Problem /Bug in Advanced Entropy Section:
For example, if pasting 128 bits, we know the tool will calculate the 4-bit checksum correctly to arrive at a total of 132 bits, and the resulting mnemonic represents all those 132 bits in their totality. However, if pasting the same bits plus 1 extra bit (129 total), a different mnemonic will be displayed even though the raw binary bits 1 through 128 remain the same, where the different 12 words shown do not match and their index values do not represent the raw binary shown and entered. I believe both the index values and corresponding words are incorrect when there is less than the required number of bits for a full word. If so, I would recommend displaying some error such as "not enough bits for additional words", and then reverting to the original mnemonic and its entropy or something to that extent.
Subtle Risks That Could be Unobvious:
The problem with this error is that anyone using the tool to backup some data such as a password or key into mnemonic format will lose bits 129 through 159 or any other range where total bits entered modulo 32 does not equal zero. This results in those extra bits lost, unless I am mistaken here, below are screenshots to help investigate, and this can be easily replicated with any entropy and comparing the raw binary with the words and index values as an extra bit is added, such as described above.

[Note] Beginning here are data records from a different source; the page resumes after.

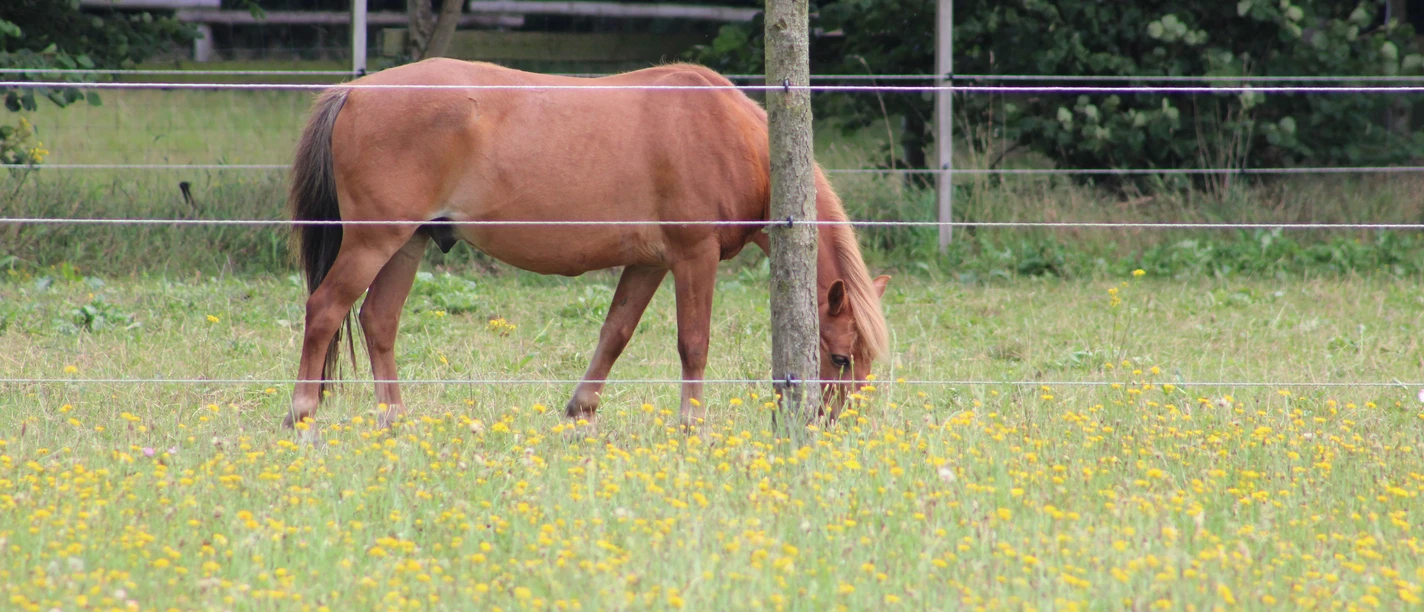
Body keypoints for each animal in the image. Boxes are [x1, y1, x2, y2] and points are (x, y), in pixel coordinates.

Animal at [283, 58, 890, 430]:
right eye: (840, 356)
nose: (840, 425)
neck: (726, 134)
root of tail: (354, 90)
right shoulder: (694, 257)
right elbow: (693, 343)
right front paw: (692, 423)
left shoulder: (649, 265)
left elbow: (615, 333)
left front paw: (582, 408)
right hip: (373, 241)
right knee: (325, 309)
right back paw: (302, 413)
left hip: (406, 245)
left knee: (378, 321)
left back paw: (395, 419)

Correct working with 128 bits:
Example of bug/error with same 128 bits plus 1 extra bit (notice highlighted first 11-bit group is the same as prior screenshot but incorreclty maps to different word):
Note: After some observation, I noticed that the extra bits added have a waterfall effect that cause the existing bits to shift right, such as where the correct word "fetch" (index 682) which is binary 01010101010 becomes "primary" (index 1365) as binary 10101010101. And this is not visible in the raw binary section, but only by comparing the word changes, as in the above screenshot.
Suggestion:
Those bits appear to be lost and not mapped anywhere? I have not analyzed the part of the code where this happens. I think this error is mainly because at least 32 bits are needed per 3 words, so bits 129 through 159 are not enough, but it would be better if it was one word per 11 bits, so a new word could be shown even if 1 bit was entered by treating it as an 11-bit number (i.e. 1 would be 00000000001), so in the event someone had extra bits, rather then those being lost, the resulting mnemonic would correctly represent all bits as it should.
With respect to @iancoleman who has already put in multiple warnings to advise users that these advanced features should not be used unless you know what you are doing, I think having it work with such a bug could do harm to those who might be unsuspecting and adding an error message or other workaround to resolve this that would also help make the tool more safe and useful.